Глава 2 В АЛЕКСАНДРОВСКЕ-ГОРОДКЕ

   – Эх, Софья Григорьевна, времена-то настали, а? Бывало, на бульваре встретишь своих да так на виду, не таясь, обо всем и потолкуешь. И оркестр Форхати гремит, и каштанами, пожалуйста, лакомись. Или вот в Алексеевском садике тоже неплохо устраивались. А теперь? Пойди попробуй: вместо Алексеевского садика да в Алексеевский равелин!
   Вот он и опять здесь, «Сечь Запорожская», улыбалась Софья Григорьевна, глядя на оживленного, быстрого в движениях Андрея Ивановича.

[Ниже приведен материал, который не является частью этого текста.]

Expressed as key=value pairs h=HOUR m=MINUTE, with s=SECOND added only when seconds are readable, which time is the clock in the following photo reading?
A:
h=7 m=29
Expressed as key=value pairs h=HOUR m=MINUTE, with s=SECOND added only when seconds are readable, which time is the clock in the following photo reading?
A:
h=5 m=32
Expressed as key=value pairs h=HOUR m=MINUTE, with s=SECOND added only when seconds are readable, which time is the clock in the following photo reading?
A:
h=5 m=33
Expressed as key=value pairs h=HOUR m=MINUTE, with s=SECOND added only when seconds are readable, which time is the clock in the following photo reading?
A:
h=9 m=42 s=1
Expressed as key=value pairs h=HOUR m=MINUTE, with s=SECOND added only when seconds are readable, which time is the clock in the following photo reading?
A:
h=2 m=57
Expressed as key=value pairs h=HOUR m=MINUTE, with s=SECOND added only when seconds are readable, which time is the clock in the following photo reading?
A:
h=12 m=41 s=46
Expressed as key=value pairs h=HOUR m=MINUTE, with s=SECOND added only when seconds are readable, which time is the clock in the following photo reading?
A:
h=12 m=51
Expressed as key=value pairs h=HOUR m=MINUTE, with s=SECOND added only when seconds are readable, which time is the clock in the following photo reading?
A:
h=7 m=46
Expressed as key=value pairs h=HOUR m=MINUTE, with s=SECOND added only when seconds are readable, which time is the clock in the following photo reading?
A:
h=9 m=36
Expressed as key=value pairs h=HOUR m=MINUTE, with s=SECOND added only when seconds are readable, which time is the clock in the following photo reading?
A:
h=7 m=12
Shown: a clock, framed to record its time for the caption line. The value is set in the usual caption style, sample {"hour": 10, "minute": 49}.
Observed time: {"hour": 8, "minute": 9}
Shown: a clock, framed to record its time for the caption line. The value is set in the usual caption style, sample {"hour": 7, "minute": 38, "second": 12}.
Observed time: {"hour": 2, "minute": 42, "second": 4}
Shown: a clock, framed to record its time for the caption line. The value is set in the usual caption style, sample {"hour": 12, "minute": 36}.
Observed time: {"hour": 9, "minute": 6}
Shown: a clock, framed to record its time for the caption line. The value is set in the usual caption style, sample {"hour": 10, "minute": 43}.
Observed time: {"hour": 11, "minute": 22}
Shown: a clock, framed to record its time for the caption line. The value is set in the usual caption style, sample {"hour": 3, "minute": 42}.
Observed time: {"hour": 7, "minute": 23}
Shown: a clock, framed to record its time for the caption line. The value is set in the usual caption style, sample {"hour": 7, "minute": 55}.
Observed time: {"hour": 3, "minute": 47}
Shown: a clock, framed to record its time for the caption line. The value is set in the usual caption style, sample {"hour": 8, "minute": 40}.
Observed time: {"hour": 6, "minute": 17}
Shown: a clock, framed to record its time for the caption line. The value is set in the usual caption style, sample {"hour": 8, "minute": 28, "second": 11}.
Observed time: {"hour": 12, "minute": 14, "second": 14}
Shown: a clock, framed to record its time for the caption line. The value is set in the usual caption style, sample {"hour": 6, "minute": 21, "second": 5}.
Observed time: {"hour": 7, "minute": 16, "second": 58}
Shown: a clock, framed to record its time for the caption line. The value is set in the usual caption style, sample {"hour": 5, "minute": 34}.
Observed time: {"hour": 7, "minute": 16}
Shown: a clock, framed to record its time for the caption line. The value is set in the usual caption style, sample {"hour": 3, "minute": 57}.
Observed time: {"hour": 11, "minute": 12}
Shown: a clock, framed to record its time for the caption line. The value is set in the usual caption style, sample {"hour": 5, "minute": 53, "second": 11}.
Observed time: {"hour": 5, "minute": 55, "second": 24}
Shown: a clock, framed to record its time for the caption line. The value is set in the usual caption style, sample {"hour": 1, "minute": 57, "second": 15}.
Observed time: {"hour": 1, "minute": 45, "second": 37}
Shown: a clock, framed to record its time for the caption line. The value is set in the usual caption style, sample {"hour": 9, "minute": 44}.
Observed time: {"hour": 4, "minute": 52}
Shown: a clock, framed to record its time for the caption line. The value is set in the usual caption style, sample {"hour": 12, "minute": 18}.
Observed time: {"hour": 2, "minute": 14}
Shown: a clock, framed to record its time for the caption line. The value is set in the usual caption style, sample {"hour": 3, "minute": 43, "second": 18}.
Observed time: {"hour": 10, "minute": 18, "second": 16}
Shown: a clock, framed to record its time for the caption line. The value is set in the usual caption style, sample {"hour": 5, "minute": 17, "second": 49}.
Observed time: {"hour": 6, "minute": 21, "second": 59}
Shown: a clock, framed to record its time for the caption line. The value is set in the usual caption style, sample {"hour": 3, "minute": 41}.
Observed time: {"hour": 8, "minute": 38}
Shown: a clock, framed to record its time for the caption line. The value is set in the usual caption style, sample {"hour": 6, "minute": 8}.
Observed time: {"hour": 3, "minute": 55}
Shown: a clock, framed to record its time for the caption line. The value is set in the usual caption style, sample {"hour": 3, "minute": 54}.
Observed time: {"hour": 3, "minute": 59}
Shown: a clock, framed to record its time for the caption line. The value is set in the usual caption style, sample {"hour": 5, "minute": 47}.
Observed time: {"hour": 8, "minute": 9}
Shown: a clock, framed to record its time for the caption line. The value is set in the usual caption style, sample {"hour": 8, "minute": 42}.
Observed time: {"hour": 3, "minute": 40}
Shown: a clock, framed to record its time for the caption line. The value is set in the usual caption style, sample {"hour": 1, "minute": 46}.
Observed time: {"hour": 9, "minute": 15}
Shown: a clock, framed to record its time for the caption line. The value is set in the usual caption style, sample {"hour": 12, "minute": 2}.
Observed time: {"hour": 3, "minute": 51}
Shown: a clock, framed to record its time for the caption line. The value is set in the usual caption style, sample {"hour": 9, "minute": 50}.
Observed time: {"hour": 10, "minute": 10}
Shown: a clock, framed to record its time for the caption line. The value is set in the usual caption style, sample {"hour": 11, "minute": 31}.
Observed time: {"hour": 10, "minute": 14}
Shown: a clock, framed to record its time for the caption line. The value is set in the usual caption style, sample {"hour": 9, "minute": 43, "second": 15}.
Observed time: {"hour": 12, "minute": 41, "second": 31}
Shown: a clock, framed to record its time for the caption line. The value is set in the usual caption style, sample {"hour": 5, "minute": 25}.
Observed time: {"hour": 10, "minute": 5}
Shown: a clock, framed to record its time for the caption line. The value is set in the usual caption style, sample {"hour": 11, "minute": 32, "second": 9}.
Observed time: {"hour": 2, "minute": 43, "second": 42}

   А Желябов осматривался. Все в доме осталось по-прежнему, как и в то время, когда у Софьи Григорьевны сбирались народники. Миша приходил Тригони, Валериан Осинский, недавно казненный в Киеве. Споры кипели горячее кипятка в самоваре… Хорошо, что осталось все по-прежнему. И крышка рояля откинута – недавно, наверное, ученики ушли. И в аквариуме важные меченосцы, и кресло-качалка, и этот запах хороших духов и старых книг. А на стене два больших портрета: львиные лица с наискось нависшими верхними веками – Антон и Николай Рубинштейны, знаменитые музыканты. Софья Григорьевна похожа на братьев: крупное лицо, осанка маркграфини. Всегдашнее темное платье без всяких украшений.
   – Ну, садитесь, садитесь, Андрей Иванович, вон и качалка ваша. А я распоряжусь по хозяйству. Извините.
   Она была легальной, эта учительница музыки и пения, но ни один нелегальный не нашел бы, пожалуй, дома радушнее.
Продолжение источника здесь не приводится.